On Mon, Apr 12, 2010 at 2:42 PM, Jonathan Rochkind <[log in to unmask]> wrote:
> Yeah, I may have gotten it completely wrong.
>
> Okay, help this grasshopper (possibly by pointing me to relevant
> documentation), what's the difference between "document-based" and
> "key-value store"? When I've looked at CouchDB before, despite it
> describing itself as "document based", I haven't been able to tell what the
> difference is between it and a "key value store". It seemed to support
> storing a "document" by key, and retrieving it by key. It didn't seem to
> _do_ anything special with the document other than storing it there (maybe
> it DOES, but I missed it?). So you can call it a "document" instead of a
> "value", but I couldn't figure out how that differed from a key-value store.
>
I'm guessing just scope and focus. You could use mysql as document or
key-value store. Each row a document w/ collection of keys (column)
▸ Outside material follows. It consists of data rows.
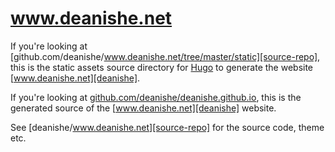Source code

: 
www.deanishe.net
================

If you're looking at [github.com/deanishe/www.deanishe.net/tree/master/static][source-repo], this is the static assets source directory for [Hugo][hugo] to generate the website [www.deanishe.net][deanishe].

If you're looking at [github.com/deanishe/deanishe.github.io][pub-repo], this is the generated source of the [www.deanishe.net][deanishe] website.

See [deanishe/www.deanishe.net][source-repo] for the source code, theme etc.


[deanishe]: http://www.deanishe.net
[hugo]: https://gohugo.io/
[source-repo]: https://github.com/deanishe/www.deanishe.net
[pub-repo]: https://github.com/deanishe/deanishe.github.io
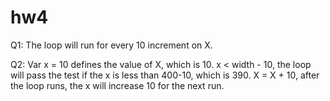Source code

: # hw4

Q1: The loop will run for every 10 increment on X. 

Q2: Var x = 10 defines the value of X, which is 10.
    x < width - 10, the loop will pass the test if the x is less than 400-10, which is 390.
    X = X + 10, after the loop runs, the x will increase 10 for the next run. 
    
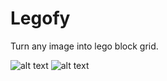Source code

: # Legofy
Turn any image into lego block grid.

![alt text](https://github.com/oleh-zayats/Legofy/blob/master/00-original.jpg)
![alt text](https://github.com/oleh-zayats/Legofy/blob/master/01-render.png)

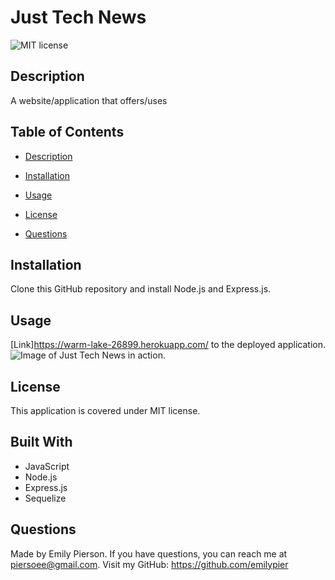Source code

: # Just Tech News
![MIT license](https://img.shields.io/badge/license-MIT-yellow)

## Description 
A website/application that offers/uses

## Table of Contents 

* [Description](#description)

* [Installation](#installation)

* [Usage](#usage)

* [License](#license)

* [Questions](#questions)

## Installation
Clone this GitHub repository and install Node.js and Express.js.

## Usage
[Link]https://warm-lake-26899.herokuapp.com/ to the deployed application.
![Image of Just Tech News in action.](.png)


## License
This application is covered under MIT license.

## Built With
* JavaScript
* Node.js
* Express.js
* Sequelize

## Questions
Made by Emily Pierson.
If you have questions, you can reach me at piersoee@gmail.com. 
Visit my GitHub: https://github.com/emilypier

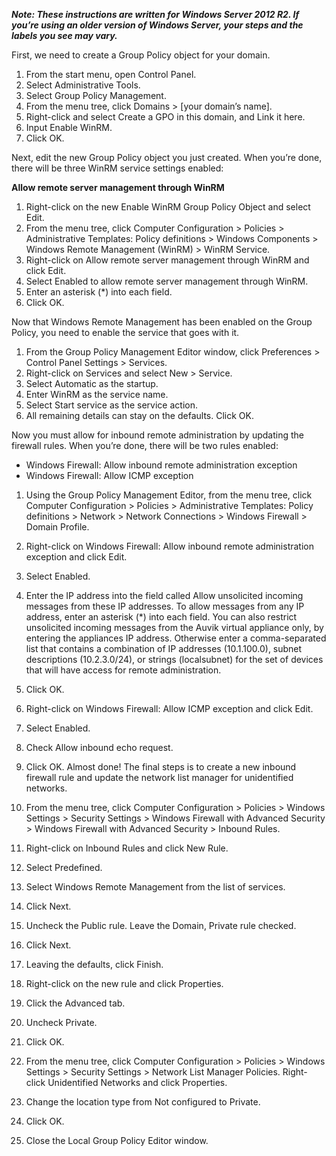 **_**Note: These instructions are written for Windows Server 2012 R2. If you’re using an older version of Windows Server, your steps and the labels you see may vary.**_**

First, we need to create a Group Policy object for your domain.

1. From the start menu, open Control Panel.
2. Select Administrative Tools.
3. Select Group Policy Management.
4. From the menu tree, click Domains > [your domain’s name].
5. Right-click and select Create a GPO in this domain, and Link it here.
6. Input Enable WinRM.
7. Click OK.

Next, edit the new Group Policy object you just created. When you’re done, there will be three WinRM service settings enabled:

**Allow remote server management through WinRM**

1. Right-click on the new Enable WinRM Group Policy Object and select Edit.
2. From the menu tree, click Computer Configuration > Policies > Administrative Templates: Policy definitions > Windows Components > Windows Remote Management (WinRM) > WinRM Service.
3. Right-click on Allow remote server management through WinRM and click Edit.
4. Select Enabled to allow remote server management through WinRM.
5. Enter an asterisk (*) into each field.
6. Click OK.

Now that Windows Remote Management has been enabled on the Group Policy, you need to enable the service that goes with it.

1. From the Group Policy Management Editor window, click Preferences > Control Panel Settings > Services.
2. Right-click on Services and select New > Service.
3. Select Automatic as the startup.
4. Enter WinRM as the service name.
5. Select Start service as the service action.
6. All remaining details can stay on the defaults. Click OK.

Now you must allow for inbound remote administration by updating the firewall rules. When you’re done, there will be two rules enabled:

- Windows Firewall: Allow inbound remote administration exception
- Windows Firewall: Allow ICMP exception

1. Using the Group Policy Management Editor, from the menu tree, click Computer Configuration > Policies > Administrative Templates: Policy definitions > Network > Network     Connections > Windows Firewall > Domain Profile.
2. Right-click on Windows Firewall: Allow inbound remote administration exception and click Edit.
3. Select Enabled.
4. Enter the IP address into the field called Allow unsolicited incoming messages from these IP addresses. To allow messages from any IP address, enter an asterisk (*) into each field. You can also restrict unsolicited incoming messages from the Auvik virtual appliance only, by entering the appliances IP address. Otherwise enter a comma-separated list that contains a combination of IP addresses (10.1.100.0), subnet descriptions (10.2.3.0/24), or strings (localsubnet) for the set of devices that will have access for remote administration.
5. Click OK.
6. Right-click on Windows Firewall: Allow ICMP exception and click Edit.
7. Select Enabled.
8. Check Allow inbound echo request.
9. Click OK.
Almost done! The final steps is to create a new inbound firewall rule and update the network list manager for unidentified networks.

1.  From the menu tree, click Computer Configuration > Policies > Windows Settings > Security Settings > Windows Firewall with Advanced Security > Windows Firewall with Advanced Security > Inbound Rules.
2.  Right-click on Inbound Rules and click New Rule.
3.  Select Predefined.
4.  Select Windows Remote Management from the list of services.
5.  Click Next.
6.  Uncheck the Public rule. Leave the Domain, Private rule checked.
7.  Click Next.
8.  Leaving the defaults, click Finish.
9.  Right-click on the new rule and click Properties.
10. Click the Advanced tab.
11. Uncheck Private.
12. Click OK.
13. From the menu tree, click Computer Configuration > Policies > Windows Settings > Security Settings > Network List Manager Policies.
Right-click Unidentified Networks and click Properties.
14. Change the location type from Not configured to Private.
15. Click OK.
16. Close the Local Group Policy Editor window.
and values. But what you can do with the data really defines it. Redis
has collections of key/values but they are termed sets and lists and
the functions you have to work with them (like intersections, pop,
put, etc) center around that type of construct. Couchdb has
collections of key/values (json datatypes) but some of the functions
tend to be "document" oriented w/ revisions and updates being centered
around the whole json record versus just pairs within it.
You could put your logs, marc records broken out by fields or
arrays/hashes (types in couchdb) in any of them but the approach each
takes would limit you (or empower you) differently.